*Work to be completed*:
Output the listing below word for word, keeping each line and its punctuation unchanged.
------------------------------
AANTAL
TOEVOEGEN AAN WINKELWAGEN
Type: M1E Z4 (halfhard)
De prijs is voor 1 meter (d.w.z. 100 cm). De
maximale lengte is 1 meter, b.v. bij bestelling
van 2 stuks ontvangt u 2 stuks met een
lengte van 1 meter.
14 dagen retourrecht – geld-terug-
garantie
------------------------------
*Task answer*:
AANTAL
TOEVOEGEN AAN WINKELWAGEN
Type: M1E Z4 (halfhard)
De prijs is voor 1 meter (d.w.z. 100 cm). De
maximale lengte is 1 meter, b.v. bij bestelling
van 2 stuks ontvangt u 2 stuks met een
lengte van 1 meter.
14 dagen retourrecht – geld-terug-
garantie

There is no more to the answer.